Although model ensembling effectively enhances model performance, it noticeably reduces operational speed, as evidenced by the comparison between WeldNet+FE and WeldNet+FE+KD in Table 4. Therefore, by employing the proposed model ensembling and knowledge distillation strategies, single models can possess the knowledge and detection capabilities of multiple models in situations with lower parameter counts. Furthermore, from Table 4, it can be observed that most models run slowly on the CPU platform and fail to meet the speed requirements in industrial settings, especially in the absence of specific running devices such as GPU devices. Therefore, it is evident that the majority of existing models heavily rely on computational resources for their operations. In industrial inspection scenarios, there are also many tasks where models suffer from overfitting. The proposed WeldNet demonstrates certain advantages in addressing these challenges, suggesting potential extensions of WeldNet to a broader range of tasks in the future.

5 Conclusion

In this paper, we designed WeldNet, a customized lightweight detection network designed specifically for identifying defects in welding operations. This network demonstrates improved robustness on a small-scale dataset. Additionally, to enhance the generalization performance of the model while maintaining low computational and parameter complexity, we propose an ensemble-distillation training method that effectively combines multiple models without introducing additional computational burden during model deployment. This innovative technique not only surpasses the performance of existing models significantly but also addresses the challenge of model dependence on specific equipment in weld defect detection. Experimental results on the TIG AL5083 dataset confirm the superior detection accuracy of our approach compared to all existing networks. Compared to the single ResNet18 model, our WeldNet+FE+KD achieves an accuracy increase of 8.9%, precision increase of 11.8%, recall increase of 8.8%, and F1-score increase of 10.8%. Additionally, the parameter count of our model is only 26.8% of the ResNet18 model. These findings hold immense significance for future research and exploration in this field.

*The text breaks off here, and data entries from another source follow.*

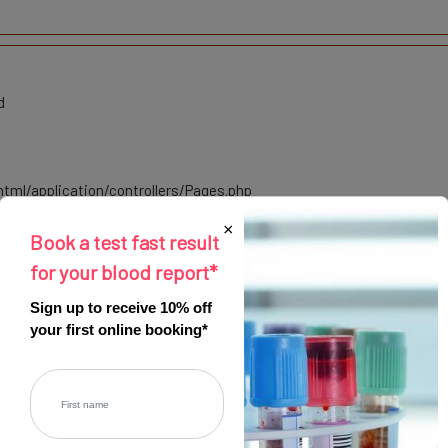
d
tml/application/controllers/Pages.php
×
Book a test fast result
html/index.php
for your blood report*
Sign up to receive 10% off
your first online booking*
Register
eprecated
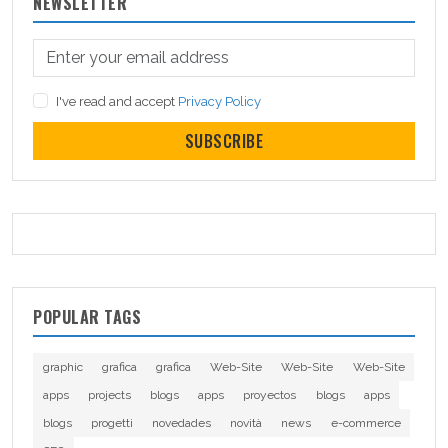
NEWSLETTER
I've read and accept
Privacy Policy
SUBSCRIBE
POPULAR TAGS
graphic
grafica
grafica
Web-Site
Web-Site
Web-Site
apps
projects
blogs
apps
proyectos
blogs
apps
blogs
progetti
novedades
novità
news
e-commerce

Although our proposed network has achieved relatively high performance and can be practically deployed in industrial scenarios, there are still certain limitations that need to be addressed. One such limitation is its heavy reliance on a large number of manually annotated labels for training. This dependency on labeled data poses challenges in terms of scalability and cost-effectiveness. To overcome this bottleneck, future research directions will focus on exploring semi-supervised or unsupervised learning approaches to further optimize the weld defect detection model. These approaches aim to leverage unlabeled data or utilize limited labeled data more efficiently, reducing the reliance on extensive manual annotation. In addition, the model proposed in this paper has only been tested for defect identification in TIG welding scenarios. Due to limitations such as experimental equipment and time, we have not conducted verification experiments in a wider range of welding scenarios. In the future, we plan to extend defect identification to include a broader range of welding processes. By adopting these methodologies, we aim to improve the scalability, generalization, and cost-efficiency of the model, making it more practical and applicable in real-world industrial settings.